_TRECHO FORNECIDO:_
============

A hecatombe anunciada pelo cenário de guerra na Ucrânia e, em escala global, decorrente da pandemia, por incrível que pareça, concorreu com a feitura do mais recente documentário de Adriana L. Dutra. Inicialmente, as teorias formuladas pelos entrevistados tratavam de temores como perda de lar, de emprego e de outras profundas instabilidades individuais.
Mas, o filme cresce na narrativa e alcança a magnitude coletiva. No plano crítico, o longa aponta para o sufocamento de diversidades; o risco da unificação de ideias (trampolim para o fascismo) e calamidades palpáveis, como a da visão de prateleiras vazias em mercados japoneses (no auge do coronavírus). Insegurança, alianças escabrosas e fake news comparecem, no bojo do tema.
O padre Júlio Lancellotti desponta no filme para tratar da perniciosa propagação de desigualdades e para desmascarar a "ideia ingênua" da solidariedade incutida no quase pós-pandemia. O filósofo Francis Wolff puxa o fio da meada de todo e qualquer medo: a incerteza do quando e como será cada uma de nossas mortes.

============

_DADOS FORNECIDOS:_
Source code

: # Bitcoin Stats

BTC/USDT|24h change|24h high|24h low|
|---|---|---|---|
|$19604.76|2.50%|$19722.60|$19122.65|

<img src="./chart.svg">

============

_ENUNCIADO DA TAREFA:_ Dê continuidade ao texto sobre o documentário de Adriana L. Dutra, começando logo após a última frase apresentada.

_RESULTADO DA TAREFA:_
Derivado do apagamento do campo racional (como sublinha o professor Jason Stanley, que demonstra a afirmação que "sem medo, não há guerra"), o medo, pelo olhar do escritor e liderança indígena Ailton Krenak, auxiliou "Igrejas a manobrarem subjetividades das pessoas".
Estado
Nada mais natural, neste campo de discussão, do que a perspectiva dada pelo cientista político Marcelo Jasmin — gabaritado para rever cisões do cristianismo (leia-se católicos e protestantes) e para comentar da propalada "instância superior" forjada para intermediar contrapontos entre "bem e mal", a partir do Estado, como fundador da ordem (tal qual descrito na obra Leviatã, de Thomas Hobbes).
O grande mérito da diretora Adriana L. Dutra é sintetizar correntes alinhadas de um cenário caótico, ilustrado por Sociedade do medo. "O medo das ações afirmativas (a favor de cotas, feminismos e diversidades)" é examinado pela pesquisadora Ivana Bentes, já as exigências de consumo (atreladas ao disparar de popularidade entre os pares incapazes de consumir) estão acopladas no discurso do sociólogo Barry Glassner. Tudo é forte e definitivo, entre tantos depoimentos.